Cinta melemparkan tas jinjing berwarna hijau tosca ke atas kasur dengan sprei berwarna biru laut. Ia menghela napas, lalu merenggangkan tubuhnya perlahan. Gadis itu menjatuhkan dirinya di tepi tempat tidur. Lelah sekali rasanya. Ia membiarkan matanya terpejam, menghilangkan perih yang masih menempel di bola matanya. Gadis itu sampai tertidur dalam posisi duduk.
Tidak perlu menunggu waktu lama untuk seorang Cinta Kanaya mendapatkan pekerjaan pasca hari kelulusannya. Hanya tiga hari setelah wisuda, gadis itu sudah berjalan dari satu kantor ke kantor lain. Membawa amplop cokelat dan menitipkannya pada tempat-tempat yang ia datangi. Seiring dengan pengalaman yang ia miliki, tentu cukup mudah bagi cewek yang memiliki tinggi bak model itu mendapatkan sebuah pekerjaan. Ya, Cinta memang sejak kuliah sudah mandiri. Ia bekerja paruh waktu sebagai copywriter di sebuah media cetak. Sesuai dengan bakat yang gadis itu tekuni, ia mampu bekerja secara professional. Namun, ia memutuskan berhenti dari kantor media tersebut ketika ia menjadi mahasiswi tingkat akhir. Kesibukan yang begitu padat menjadi salah satu alasannya. Mengingat jam terbang gadis itu, memang sudah wajar jika ia langsung mendapat panggilan telepon dari sebuah perusahaan besar yang berada di Jakarta selang beberapa hari setelah ia menitipkan amplop lamaran.
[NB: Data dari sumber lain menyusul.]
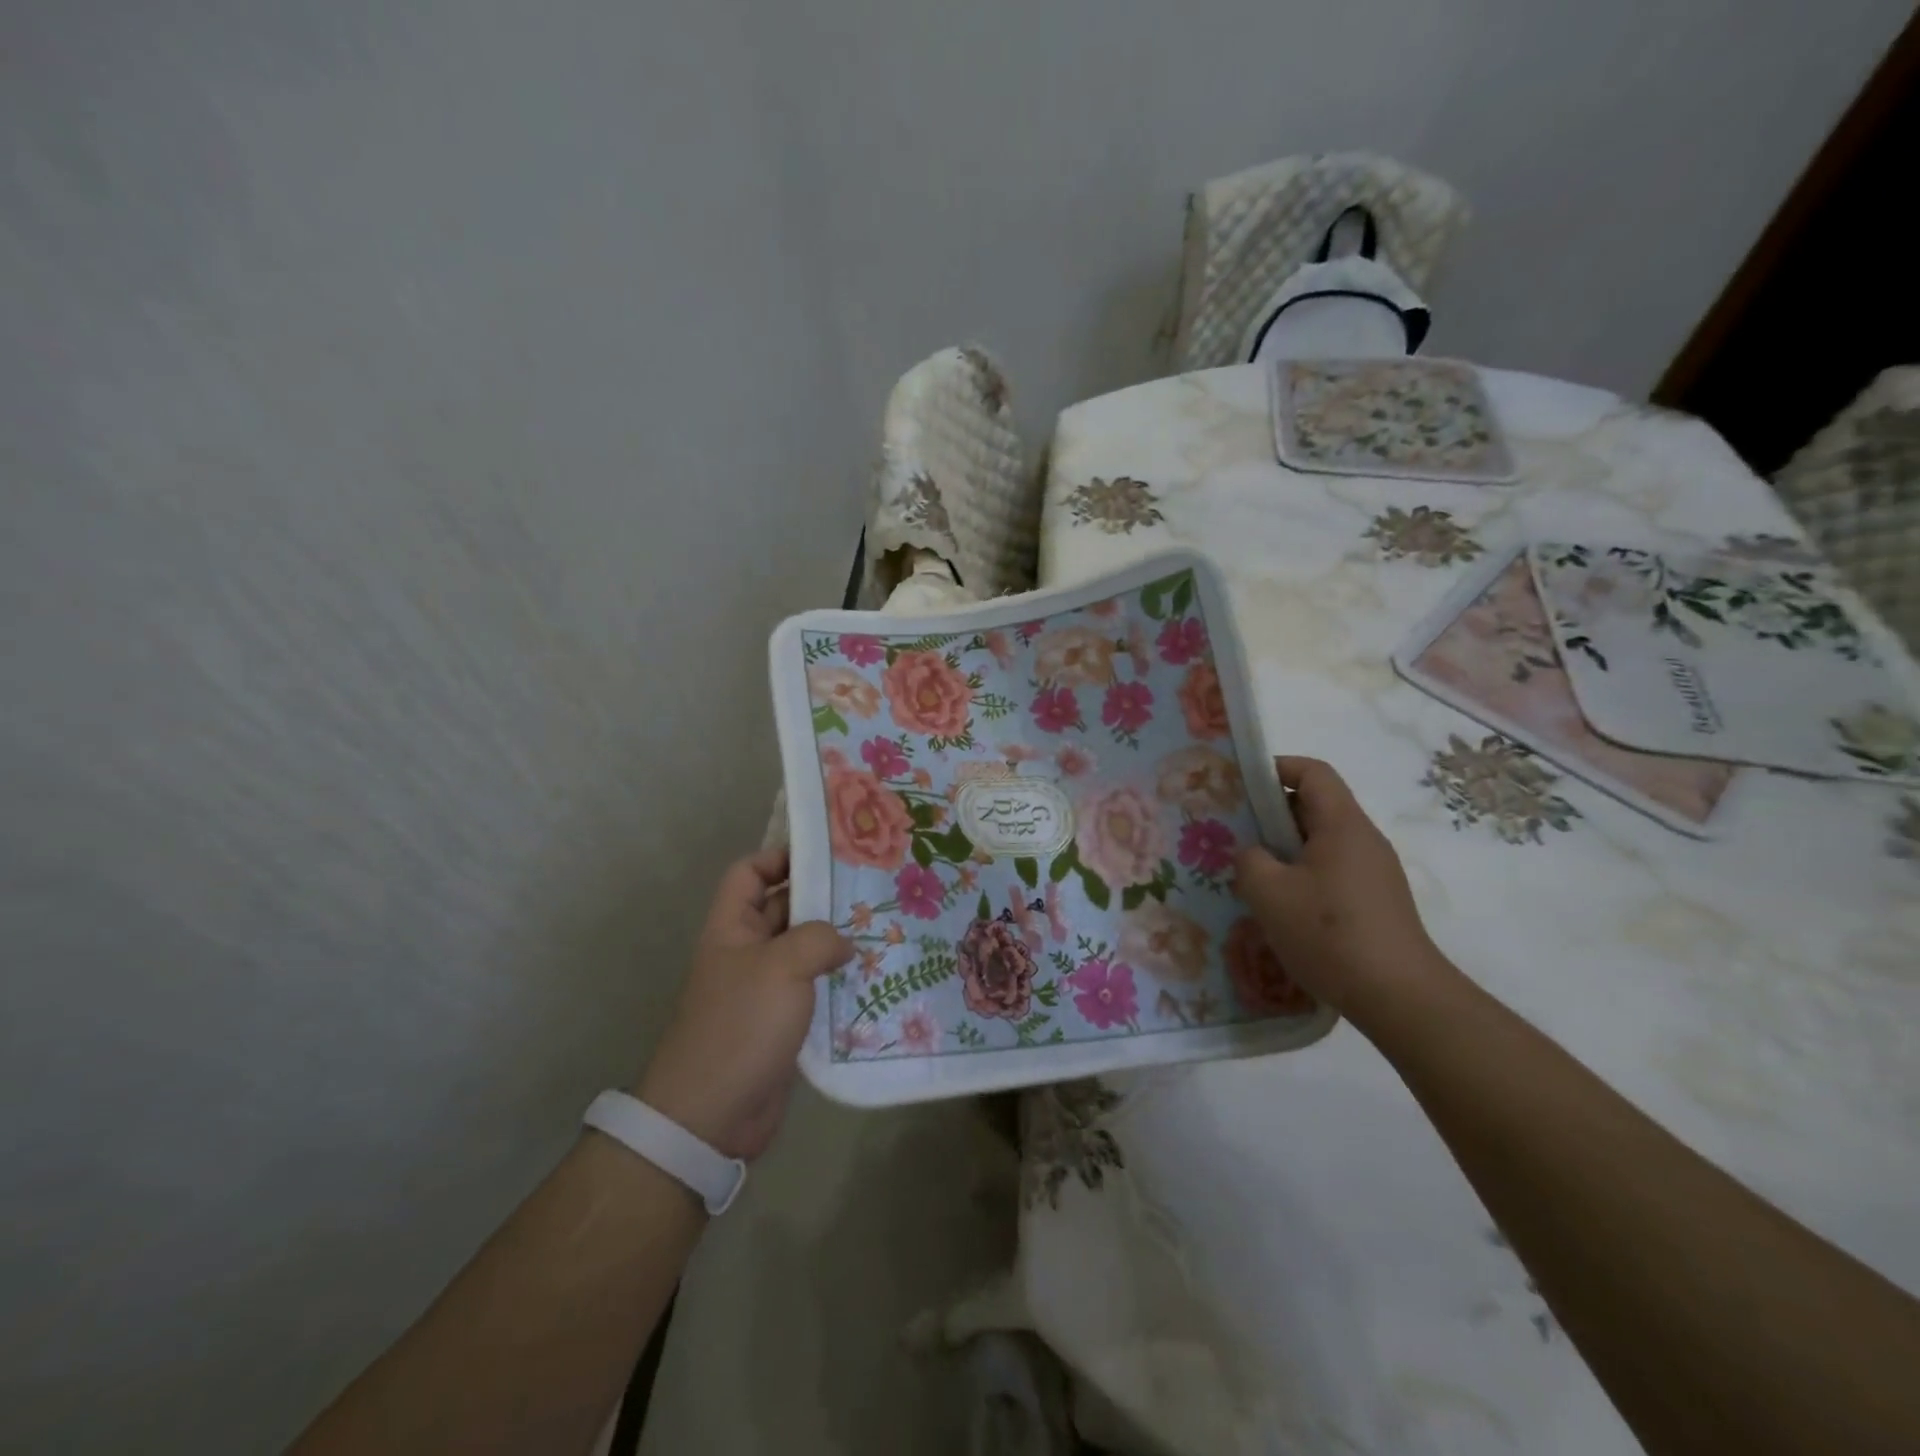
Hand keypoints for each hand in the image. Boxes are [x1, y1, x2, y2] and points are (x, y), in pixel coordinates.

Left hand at [637, 847, 850, 1161]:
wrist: (712, 1114)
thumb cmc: (740, 1025)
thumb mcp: (781, 967)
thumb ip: (818, 939)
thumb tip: (844, 942)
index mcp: (731, 927)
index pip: (749, 873)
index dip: (780, 858)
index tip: (826, 858)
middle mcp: (746, 951)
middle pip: (783, 908)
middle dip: (822, 898)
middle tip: (872, 890)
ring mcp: (764, 988)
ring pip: (803, 950)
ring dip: (836, 942)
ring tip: (882, 930)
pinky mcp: (782, 1022)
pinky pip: (812, 989)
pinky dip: (837, 982)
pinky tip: (874, 978)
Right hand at [1233, 756, 1456, 1026]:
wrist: (1400, 998)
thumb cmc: (1329, 934)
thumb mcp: (1269, 892)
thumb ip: (1249, 859)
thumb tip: (1254, 854)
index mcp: (1343, 825)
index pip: (1313, 772)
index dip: (1275, 768)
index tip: (1240, 784)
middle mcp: (1364, 840)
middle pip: (1315, 806)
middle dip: (1271, 813)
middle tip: (1233, 831)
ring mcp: (1374, 872)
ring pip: (1321, 842)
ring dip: (1284, 849)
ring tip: (1251, 872)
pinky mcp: (1376, 902)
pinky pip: (1332, 871)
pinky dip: (1302, 875)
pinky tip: (1281, 907)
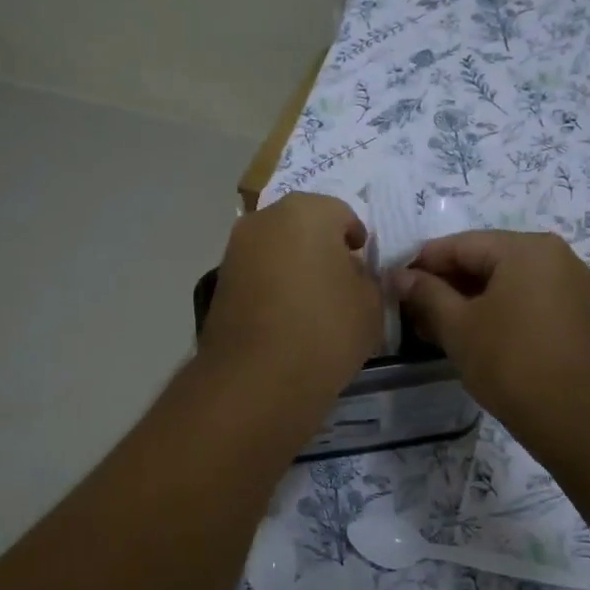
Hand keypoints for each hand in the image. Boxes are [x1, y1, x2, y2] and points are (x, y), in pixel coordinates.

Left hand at [200, 193, 381, 398]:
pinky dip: (272, 287)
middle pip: (303, 227)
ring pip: (276, 249)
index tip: (364, 268)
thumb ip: (367, 279)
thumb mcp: (370, 305)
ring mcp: (235, 250)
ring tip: (311, 304)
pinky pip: (257, 275)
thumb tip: (352, 273)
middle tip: (339, 283)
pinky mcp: (219, 282)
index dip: (357, 242)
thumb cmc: (325, 330)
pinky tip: (285, 318)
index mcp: (307, 211)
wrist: (256, 378)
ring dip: (293, 266)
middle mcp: (265, 219)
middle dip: (322, 248)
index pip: (343, 215)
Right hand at [391, 230, 589, 458]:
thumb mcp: (458, 327)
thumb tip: (399, 276)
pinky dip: (494, 312)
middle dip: (444, 285)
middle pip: (484, 260)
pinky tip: (468, 336)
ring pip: (504, 283)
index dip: (421, 264)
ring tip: (432, 329)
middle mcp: (554, 256)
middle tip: (409, 312)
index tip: (391, 286)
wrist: (580, 419)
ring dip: (466, 301)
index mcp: (526, 248)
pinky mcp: (575, 315)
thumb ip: (426, 294)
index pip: (460, 245)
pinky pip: (525, 300)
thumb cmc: (511, 363)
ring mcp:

Cinta bahkan mendapatkan posisi lebih, yaitu seorang editor.
Cinta mendengus kesal begitu dering ponselnya berbunyi. Dengan mata yang masih tertutup, ia menarik tas hijau tosca dengan hiasan rantai emas di bagian sisinya itu. Beruntung letaknya memang tidak jauh dari tempat ia duduk. Dengan susah payah, tangan sebelah kirinya mencari-cari suara yang berasal dari handphone miliknya di dalam tas tersebut Sejurus kemudian, ia menarik benda itu, bersamaan dengan kedua mata yang ia kerjapkan. Cinta menekan layar yang menampilkan gambar telepon berwarna hijau, lalu menempelkannya di telinga.
“Cinta, kamu di rumah?” suara khas bernada ceria di ujung sana langsung dapat ia tebak. Pasti itu adalah Ainsley, sahabatnya.
“Ya, ada sih,” jawabnya bermalas-malasan. “Kamu kok ganti nomor sih Ains?”
“Iya, handphone aku yang lama jatuh di kamar mandi. Ini nomor baru. Udah ya aku otw. Bye.” Sedetik kemudian panggilan berakhir. Cinta mengerjap heran. Lalu meletakkan ponselnya di atas meja yang terdapat di sebelah sisi tempat tidur yang masih berbahan kayu sebagai penopangnya.